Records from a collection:
◇ ◇ ◇

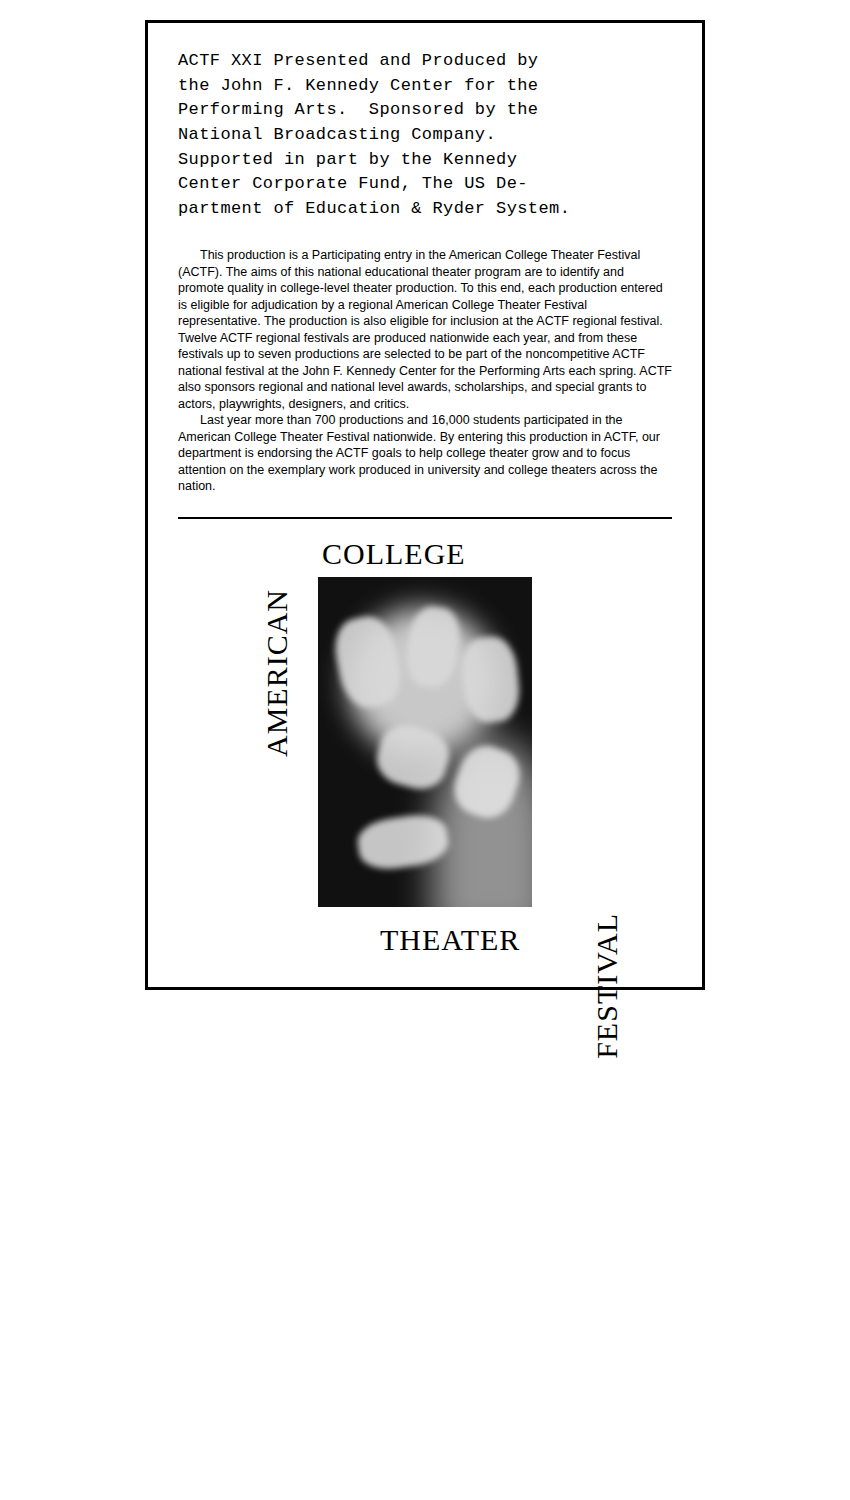ACTF XXI Presented and Produced by
the John F. Kennedy Center for the
Performing Arts. Sponsored by the
National Broadcasting Company.
Supported in part by the Kennedy
Center Corporate Fund, The US De-
partment of Education & Ryder System.
This production is a Participating entry in the American College Theater Festival (ACTF). The aims of this national educational theater program are to identify and promote quality in college-level theater production. To this end, each production entered is eligible for adjudication by a regional American College Theater Festival representative. The production is also eligible for inclusion at the ACTF regional festival. Twelve ACTF regional festivals are produced nationwide each year, and from these festivals up to seven productions are selected to be part of the noncompetitive ACTF national festival at the John F. Kennedy Center for the Performing Arts each spring. ACTF also sponsors regional and national level awards, scholarships, and special grants to actors, playwrights, designers, and critics.
Last year more than 700 productions and 16,000 students participated in the American College Theater Festival nationwide. By entering this production in ACTF, our department is endorsing the ACTF goals to help college theater grow and to focus attention on the exemplary work produced in university and college theaters across the nation.
COLLEGE AMERICAN FESTIVAL THEATER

◇ ◇ ◇

> **About this task**: The records above should be returned exactly; no image belongs in the copy.

> **Result**:
ACTF XXI Presented and Produced by
the John F. Kennedy Center for the
Performing Arts. Sponsored by the
National Broadcasting Company.
Supported in part by the Kennedy
Center Corporate Fund, The US De-
partment of Education & Ryder System.
This production is a Participating entry in the American College Theater Festival (ACTF). The aims of this national educational theater program are to identify and promote quality in college-level theater production. To this end, each production entered is eligible for adjudication by a regional American College Theater Festival representative. The production is also eligible for inclusion at the ACTF regional festival. Twelve ACTF regional festivals are produced nationwide each year, and from these festivals up to seven productions are selected to be part of the noncompetitive ACTF national festival at the John F. Kennedy Center for the Performing Arts each spring. ACTF also sponsors regional and national level awards, scholarships, and special grants to actors, playwrights, designers, and critics.
Last year more than 700 productions and 16,000 students participated in the American College Theater Festival nationwide. By entering this production in ACTF, our department is endorsing the ACTF goals to help college theater grow and to focus attention on the exemplary work produced in university and college theaters across the nation.
COLLEGE AMERICAN FESTIVAL THEATER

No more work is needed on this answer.